What drives people to succeed? Some want the fast car and the big house. Others want to escape their past. For investment trust director John Mackie, it's a bit of both. Words by Lauren Mills.
At 53, John Mackie has achieved much of what he set out to do. He seems at ease, although he clearly remains ambitious. Why else would he take on new challenges at this stage of his career?
"The UK mid-market is just the place to be," he says. "The industry is making records in terms of fundraising, exits and returning money to investors."
And Mackie wants to be a part of it. He wants to wallow in the mud after his early years of relative drought. For Mackie is not your typical private equity executive.
A straight-talking Northerner, from working-class roots, he has clawed his way up the ladder of one of the UK's most competitive industries through hard work, determination and, in his words, "some good luck".
Mackie left school aged 16 with five 'O' levels and took on a trainee manager position at Woolco Department Stores, a division of Woolworths in the US. A steady, if unexciting, career in retail lay ahead of him.
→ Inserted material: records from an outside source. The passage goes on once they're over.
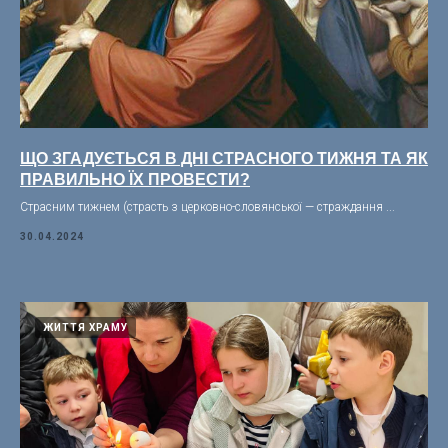
ЩО ЗГАДУЄТЬСЯ В ДНІ СТРАСНОГО ТИЖНЯ ТА ЯК
ПРАВИЛЬНО ЇХ ПРОВЕСТИ?
Страсним тижнем (страсть з церковно-словянської — страждання ...
30.04.2024
ЖИТТЯ ХРАМУ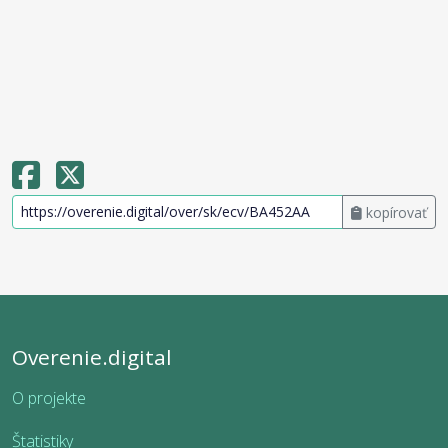
kopírovať
Overenie.digital
O projekte
Štatistiky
But after eight years of hard graft, working 75-hour weeks for little reward, he decided enough was enough. "I sat down and thought: 'If I am prepared to work as hard as this, I must be able to make more money.' So I applied for a job in management consulting in the retail sector," he says.
But the switch from blue collar to blue chip was not so simple. Mackie's approach was rejected because he was not a graduate. "So I decided to get a degree," he says.
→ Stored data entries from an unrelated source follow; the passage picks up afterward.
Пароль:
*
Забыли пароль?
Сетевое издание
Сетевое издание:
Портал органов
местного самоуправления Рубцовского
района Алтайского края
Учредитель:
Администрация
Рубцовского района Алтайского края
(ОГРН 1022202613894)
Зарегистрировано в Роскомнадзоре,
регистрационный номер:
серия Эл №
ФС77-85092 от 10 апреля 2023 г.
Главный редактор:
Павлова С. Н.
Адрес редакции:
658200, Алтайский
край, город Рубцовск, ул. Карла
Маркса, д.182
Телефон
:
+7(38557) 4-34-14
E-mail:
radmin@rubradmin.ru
This life-changing decision came at huge personal cost - he had to sell his house to pay for it.
He says university was "brilliant" and that he "really enjoyed it". But the serious-minded Mackie was not the sort to get up to any student antics along the way.
"It sounds very boring," he says. "But to put it into context, I had given up my salary, my annual bonus and my house. And I didn't have massive confidence that I'd be able to cut it - so I worked hard."
"I'd grown up in a rough working class background and had this notion I was intellectually beneath people. But as it progressed, I realised I could do it," he adds.
His hard work soon paid off. After graduating and qualifying as an accountant at Arthur Andersen, he joined 3i as an investment director, first in Glasgow, then Reading. So why the move into private equity? Was this about being seen as more than a bean counter?
"It wasn't about recognition," he says. "It was about making money. I spent ten years working very hard and earning very little. From a very early age I wanted the suit, the nice car, the house on the hill."
His private equity career got off to an inauspicious start, though, when his first investment went bust after a year. He vowed never to make the same mistake again and pressed on with a dogged determination.
Five years later, he was approached to become a founding director of Morgan Grenfell Development Capital, a private equity start-up within the former investment bank. Mackie recalls this period as a career highlight. "It was incredibly exciting to be going to a leading merchant bank to help set up a new business," he says.
After eight years at the cutting edge of the business, he decided to take a break from the daily pressures and spent two years learning to swim and play the piano, as well as managing his own investment portfolio.
Then, in 2000, he was asked to head up the British Venture Capital Association as its chief executive. He spent more than five years in the role, during which time he helped to raise the profile of the industry.
"Media relations and interaction with government - these were brand new things to me, and fascinating, as I had never done anything like it before," he says.
Now, in addition to his role at August Equity Trust, Mackie also works part-time as a director of Parallel Private Equity, a co-investment buy-out fund.
He has known the team at August almost as long as he can remember. "Andrew [Hartley] and I had worked together at 3i in the 1980s and Richard [Green] is a former chairman of the BVCA, so I know them well. They have done a great job building the business and managing exits and I hold them in very high regard," he says.
Mackie's role is to advise August Equity Trust in all aspects of its operations. The team is clearly pleased to have him on board. "John's experience as a direct investor and as chief executive of the BVCA gives him a unique perspective. He brings a very broad and detailed understanding of the private equity industry to the board, as well as a long list of contacts in the UK and Europe - not just other managers, but investors in funds too," says Green. "So he is a good catch for us."